[Transcribed page text]
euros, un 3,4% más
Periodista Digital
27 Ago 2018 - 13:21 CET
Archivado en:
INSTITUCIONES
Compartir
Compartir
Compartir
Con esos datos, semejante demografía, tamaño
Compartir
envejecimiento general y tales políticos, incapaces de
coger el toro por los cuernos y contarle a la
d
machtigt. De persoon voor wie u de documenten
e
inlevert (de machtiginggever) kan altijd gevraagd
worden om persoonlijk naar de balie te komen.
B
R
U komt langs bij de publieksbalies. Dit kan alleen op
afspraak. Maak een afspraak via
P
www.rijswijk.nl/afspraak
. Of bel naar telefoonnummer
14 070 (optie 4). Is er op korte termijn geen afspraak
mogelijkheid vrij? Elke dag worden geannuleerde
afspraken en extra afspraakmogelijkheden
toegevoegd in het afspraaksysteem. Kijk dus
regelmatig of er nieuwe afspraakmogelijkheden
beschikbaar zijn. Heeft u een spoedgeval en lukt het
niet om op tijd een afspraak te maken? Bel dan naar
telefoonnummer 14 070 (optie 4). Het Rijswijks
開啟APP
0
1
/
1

- _EXERCISE DETAILS_: Rewrite these rows with every "telefoonnummer" changed to "telefoon" and nothing else altered.

- _RESPONSE TO THE EXERCISE_:
euros, un 3,4% más
Periodista Digital
27 Ago 2018 - 13:21 CET
Archivado en:
INSTITUCIONES
Compartir
Compartir
Compartir
Con esos datos, semejante demografía, tamaño
Compartir
envejecimiento general y tales políticos, incapaces de
coger el toro por los cuernos y contarle a la
d
machtigt. De persoon voor wie u de documenten
e
inlevert (de machtiginggever) kan altijd gevraagd
worden om persoonlijk naar de balie te komen.
B
R
U komt langs bij de publieksbalies. Dit kan alleen op
afspraak. Maak een afspraak via
P
www.rijswijk.nl/afspraak
. Of bel naar telefoon
14 070 (optie 4). Is er op korte termijn geen afspraak
mogelijkheid vrij? Elke dag worden geannuleerde
afspraken en extra afspraakmogelijkheden
toegevoegd in het afspraaksysteem. Kijk dus
regelmatig of er nieuwe afspraakmogelijkheden
beschikbaar zijn. Heeft u een spoedgeval en lukt het
niet om op tijd een afspraak te maken? Bel dan naar
telefoon 14 070 (optie 4). Het Rijswijks
開啟APP
0
1
/
1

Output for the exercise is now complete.